** START OF Stored data **

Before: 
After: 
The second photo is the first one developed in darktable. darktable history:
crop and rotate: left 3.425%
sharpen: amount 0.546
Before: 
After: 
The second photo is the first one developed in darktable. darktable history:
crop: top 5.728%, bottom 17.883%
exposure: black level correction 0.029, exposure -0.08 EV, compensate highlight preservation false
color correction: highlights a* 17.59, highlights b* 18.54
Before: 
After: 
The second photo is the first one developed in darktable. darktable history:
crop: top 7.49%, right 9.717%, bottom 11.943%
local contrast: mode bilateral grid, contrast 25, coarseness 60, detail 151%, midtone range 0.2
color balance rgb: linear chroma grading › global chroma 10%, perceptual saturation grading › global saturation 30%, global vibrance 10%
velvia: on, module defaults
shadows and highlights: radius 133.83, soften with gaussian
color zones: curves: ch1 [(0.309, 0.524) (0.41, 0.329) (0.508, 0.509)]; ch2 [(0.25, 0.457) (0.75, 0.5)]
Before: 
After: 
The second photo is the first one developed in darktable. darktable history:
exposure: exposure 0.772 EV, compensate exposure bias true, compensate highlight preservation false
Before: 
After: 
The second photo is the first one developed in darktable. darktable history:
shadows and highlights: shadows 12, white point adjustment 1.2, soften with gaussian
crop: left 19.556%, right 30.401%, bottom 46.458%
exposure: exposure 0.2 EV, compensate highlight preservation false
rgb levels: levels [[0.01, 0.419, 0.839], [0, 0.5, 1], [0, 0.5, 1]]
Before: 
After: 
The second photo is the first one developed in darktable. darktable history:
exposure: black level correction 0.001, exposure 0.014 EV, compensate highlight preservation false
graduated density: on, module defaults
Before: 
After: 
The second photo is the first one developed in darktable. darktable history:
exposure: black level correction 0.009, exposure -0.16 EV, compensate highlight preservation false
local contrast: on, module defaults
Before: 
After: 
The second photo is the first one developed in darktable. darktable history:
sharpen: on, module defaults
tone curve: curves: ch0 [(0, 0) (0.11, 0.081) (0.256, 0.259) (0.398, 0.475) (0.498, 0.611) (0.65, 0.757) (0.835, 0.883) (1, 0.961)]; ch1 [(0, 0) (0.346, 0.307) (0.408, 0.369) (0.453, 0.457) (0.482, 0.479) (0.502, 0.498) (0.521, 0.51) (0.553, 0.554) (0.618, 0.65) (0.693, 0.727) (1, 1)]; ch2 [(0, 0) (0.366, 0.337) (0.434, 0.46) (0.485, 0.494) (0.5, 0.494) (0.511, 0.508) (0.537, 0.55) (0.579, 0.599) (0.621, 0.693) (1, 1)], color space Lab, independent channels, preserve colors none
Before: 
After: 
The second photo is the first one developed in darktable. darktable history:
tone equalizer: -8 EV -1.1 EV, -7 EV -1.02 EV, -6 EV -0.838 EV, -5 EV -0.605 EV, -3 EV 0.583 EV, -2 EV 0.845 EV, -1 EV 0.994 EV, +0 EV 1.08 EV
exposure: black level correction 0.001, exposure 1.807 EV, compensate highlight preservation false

** END OF Stored data **

Work to complete: Return the data above word for word, from its first line through the line containing "sharpen: amount 0.546".

Solution for this problem:
Before: 
After: 
The second photo is the first one developed in darktable. darktable history:
crop and rotate: left 3.425%
sharpen: amount 0.546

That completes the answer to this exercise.